Why Americans Love Moses
When Jews around the world observe Passover beginning this week, the holiday that commemorates freedom and liberty will come at a time when anti-Semitism across Europe is at its highest point since the Holocaust.
While the conflict between Israel and Palestinians serves as kindling for anti-Semitism in European cities, the continent needs little cajoling. Millenia before the founding of modern Israel, from the Roman scorched earth policy against the ancient Jews onwards, state- and church-sanctioned anti-Semitism were woven as tightly into the European fabric as the aristocracy and feudal system.
But despite the European antecedents of the United States, our nation has taken a different approach to its Jewish community.
Episodic in its intensity though never reaching the zenith achieved by Europeans, anti-Semitism in America has been tempered by the ties that bind Jews to the people who founded the nation and the principles of liberty and justice that underpin the republic.
And one of the strongest ties is the protagonist at the center of the Passover story: Moses.
The most important and certainly most influential of all ancient Jewish prophets, Moses is a towering figure in American public life, deeply influencing our founding fathers and institutions.
Moses's image, story, and influence proliferate in the United States.
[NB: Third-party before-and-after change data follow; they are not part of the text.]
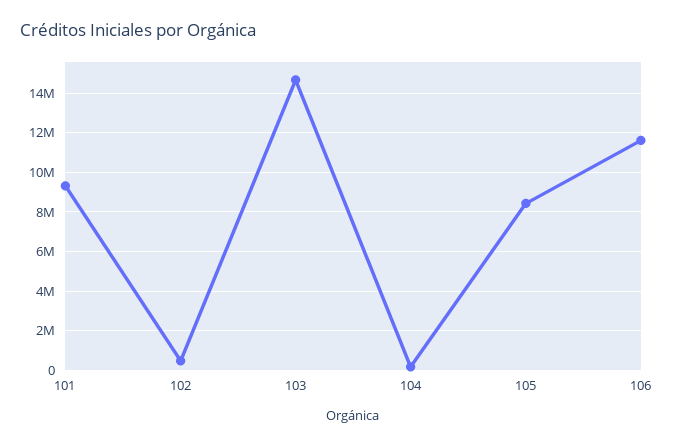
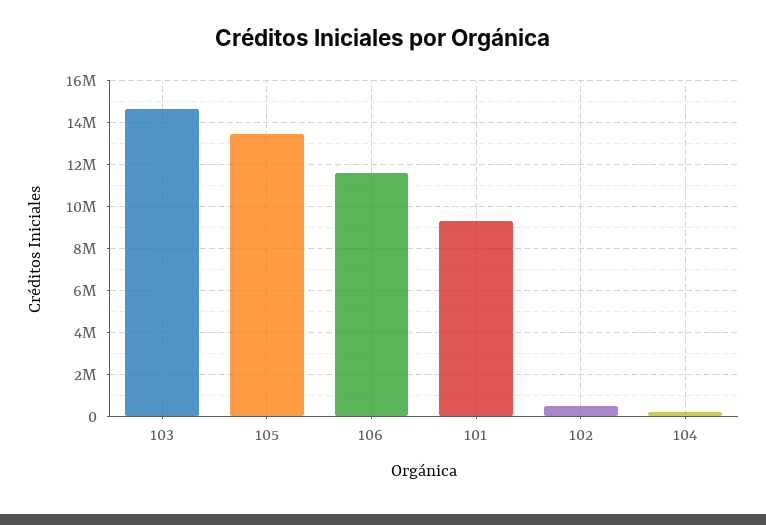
  {
    "101": 9500000,
    "102": 500000,
    "103": 14500000,
    "104": 0,
-   "105": 8500000,
+   "105": 13500000,
    "106": 11500000
  }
Legislators and the judiciary recognize his outsized influence on the law and concepts of justice, if our iconography is any measure.
The Ten Commandments, the signature achievement of the Moses story, adorn many U.S. courtrooms, while on the eastern pediment of the U.S. Supreme Court building Moses is the central figure, seated on a throne and flanked by other ancient lawgivers.
Moses quite literally is a central actor in the U.S. House of Representatives. In the House chamber of the U.S. Capitol, 23 marble relief portraits hang over the gallery doors. They depict historical figures selected "for their work in establishing the principles that underlie American law," the Architect of the U.S. Capitol explains.
The 11 profiles in the eastern half of the House chamber face left and the 11 in the western half face right. They include portraits of Thomas Jefferson, George Mason, Napoleon, Justinian, Solon, and Maimonides. All are looking towards the central marble portrait of Moses, who is the only one in full-face relief gazing out into the House chamber.
Bruce Feiler, author of America's Prophet: Moses and the American Story, says the American affinity for the Hebrew prophet began at the beginning -- with the Pilgrims, who heard echoes of their own story in the trials and tribulations of a desert people from thousands of years earlier searching for a Promised Land. So much so, in fact, that Pilgrims on the Mayflower carried with them Bibles prominently featuring images of Moses leading the Israelites to freedom.
Our Founding Fathers had Moses in mind when they designed the first Seal of the United States in 1776. The initial recommendation of a committee comprised of Thomas Jefferson, Benjamin Franklin and John Adams was a nod to the prophet and the early Hebrews.
From Franklin's notes, the seal depicted Pharaoh sitting in an open chariot and passing through the parted Red Sea in pursuit of the Israelites. The seal shows "rays from a Pillar of Fire in the Cloud, expressive of the divine Presence and Command, beaming on Moses who stands on the shore and extending his hand over the Sea causes it to overwhelm Pharaoh."
From U.S. presidents to abolitionists and civil rights leaders, Moses has been invoked as a steadfast ally and an exemplar. More than any other ancient figure, Feiler says, "Moses embodies the American story. He is the champion of oppressed people; he transforms disparate tribes in a forbidding wilderness into a nation of laws; he is the original proponent of freedom and justice for all."
In a period of human history when life expectancy was short, when anarchy, violence and starvation were as close as the next village or a poor harvest, the Ten Commandments and other legal codes Moses receives and enacts in the Torah story are almost a curiosity for their focus on fairness and the Bronze Age equivalent of egalitarianism.
One rule in particular stands out for its call for humanity and dignity in what surely must have been a world where life was cheap. "You shall not oppress a stranger, for you know the feelings of the stranger, having yourselves been strangers in the land of Egypt," God tells Moses in the book of Exodus.
The admonition has been largely ignored by Europe, as Jewish history can attest. But however imperfectly enacted in the United States, it is the essence of a nation of immigrants and another tie that closely binds Americans to Moses.